Brief | For each line in the records that contains "user", make a copy.

▶

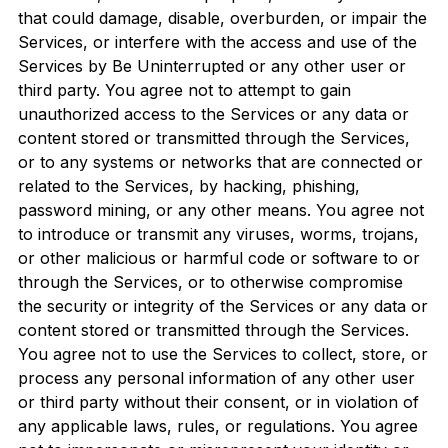
that could damage, disable, overburden, or impair the
Services, or interfere with the access and use of the
Services by Be Uninterrupted or any other user or
third party. You agree not to attempt to gain
unauthorized access to the Services or any data or
content stored or transmitted through the Services,
or to any systems or networks that are connected or
related to the Services, by hacking, phishing,
password mining, or any other means. You agree not
to introduce or transmit any viruses, worms, trojans,
or other malicious or harmful code or software to or
through the Services, or to otherwise compromise
the security or integrity of the Services or any data or
content stored or transmitted through the Services.
You agree not to use the Services to collect, store, or
process any personal information of any other user
or third party without their consent, or in violation of
any applicable laws, rules, or regulations. You agree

◀

Solution to this problem |
Services by Be Uninterrupted or any other user or
process any personal information of any other user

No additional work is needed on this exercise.